Amicus Curiae Briefs Challenge Attorney General Position

 

From The Rhode Island Chapter of the ACLU:

Joining ACLU of Rhode Island cooperating attorneys in a critical case involving the rights of young people, national juvenile justice groups have filed “friend of the court” briefs today in the R.I. Supreme Court, contesting the state’s position that an important criminal justice reform enacted by the General Assembly in 2021, designed to give young offenders serving lengthy sentences a chance for earlier release on parole, is unconstitutional and doesn’t even apply to the person whose rehabilitation inspired the law’s introduction and passage.

The statute, often referred to as “Mario’s Law,” provides that “any person sentenced for any offense prior to his or her twenty-second birthday” is eligible for parole after serving twenty years.

 

The law was passed in recognition of the fact that, as the U.S. Supreme Court has noted, “even when they commit terrible crimes,” juveniles lack the culpability of adults due to their immaturity and underdeveloped sense of responsibility and should therefore be given a second chance. “Mario” refers to Mario Monteiro, one of four individuals in this appeal who have spent all or virtually all of their adult lives in prison for crimes committed when they were minors or young adults. A Superior Court judge ruled last year they were entitled to be considered for earlier parole under that law, and the state’s appeal of those rulings forms the basis for the filing of the briefs. While Monteiro remains incarcerated, the three other individuals in the case – Joao Neves, Keith Nunes, and Pablo Ortega – were released by the Parole Board after the Superior Court ruling.

Despite the clear language of the statute, the Department of Corrections, the Attorney General and, by acquiescence, the Parole Board have all taken the position that the statute does not apply to people like Monteiro who are serving more than one sentence. The Attorney General is further arguing that the statute violates “separation of powers” principles and should be struck down.

The “friend of the court” briefs supporting the ACLU’s position were filed by the following groups:

The Campaign for the Fair Sentencing of Youth, a national nonprofit working to abolish extreme sentences for children, and Human Rights for Kids, a nonprofit protecting children’s human rights. Their joint brief examines recent U.S. Supreme Court cases that highlight the scientific evidence that there are “structural differences” in the brains of youth as compared to older adults and the reasons the law appropriately seeks to treat them differently.

* The Juvenile Law Center, the first non-profit public interest law firm in the country for children; The Sentencing Project, a nonprofit working for humane responses to crime that minimize imprisonment; The Gault Center, which seeks to ensure all young people enjoy full constitutional protections; the National Association of Criminal Defense Lawyers, a nonprofit voluntary professional bar association that works on behalf of criminal defense attorneys to ensure justice and due process for those accused of crime; and Prison Policy Initiative, a non-profit, non-partisan organization that conducts research and engages in advocacy regarding the harms caused by mass incarceration.
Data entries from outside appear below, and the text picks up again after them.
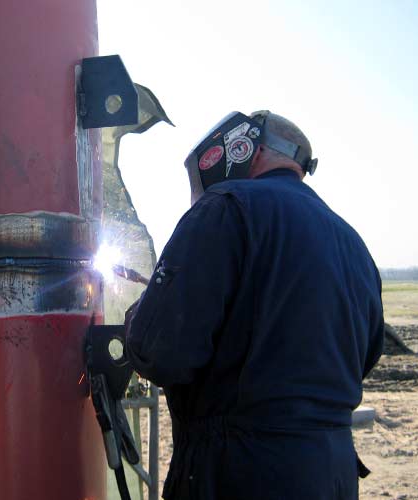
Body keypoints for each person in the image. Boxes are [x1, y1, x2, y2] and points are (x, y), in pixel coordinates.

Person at [125, 111, 385, 499]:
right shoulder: (352, 242)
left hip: (239, 472)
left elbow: (162, 353)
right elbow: (365, 356)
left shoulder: (225, 207)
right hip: (331, 471)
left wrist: (137, 317)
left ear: (251, 147)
Among other points, their joint brief argues that the State’s position that the law doesn’t apply to juveniles serving more than one sentence for the same act encourages prosecutorial use of “charge stacking” to increase sentence length, which is especially harmful for youthful offenders.

* The Center for Law, Brain and Behavior, housed at Massachusetts General Hospital, which brings expertise in neuroscience to support both the well-being of younger persons and the safety of their communities.

* Also filing briefs locally were the Prisoners’ Rights Clinic at Roger Williams University School of Law, whose brief contends that the Parole Board is free to determine where sentences will be served — in prison or in the community — without violating any principles of separation of powers; and the Office of the Public Defender.

Although the R.I. Supreme Court invited interested parties to file “friend of the court” briefs in light of the case’s importance, the Attorney General has refused to grant consent to any of these organizations to file briefs, requiring them to get formal approval from the Court to file them.

The main brief filed by the ACLU cooperating attorneys – Lynette Labinger, Lisa Holley, and Sonja Deyoe – representing Monteiro and the three other individuals, notes that if the state’s “separation of powers” argument were to prevail, important state laws authorizing medical parole and geriatric parole for very ill prisoners would similarly be invalid.

Oral argument in the case is scheduled for April 2nd.

ACLU of RI cooperating attorney Deyoe said today: “Each of our clients have been deemed by the parole board to be worthy of release to the community.  The only benefit to society of continuing to imprison them is punishment for crimes they committed when they were youth when their brains were not fully developed.  They should not be treated the same as those who commit the same crime when they are older adults.”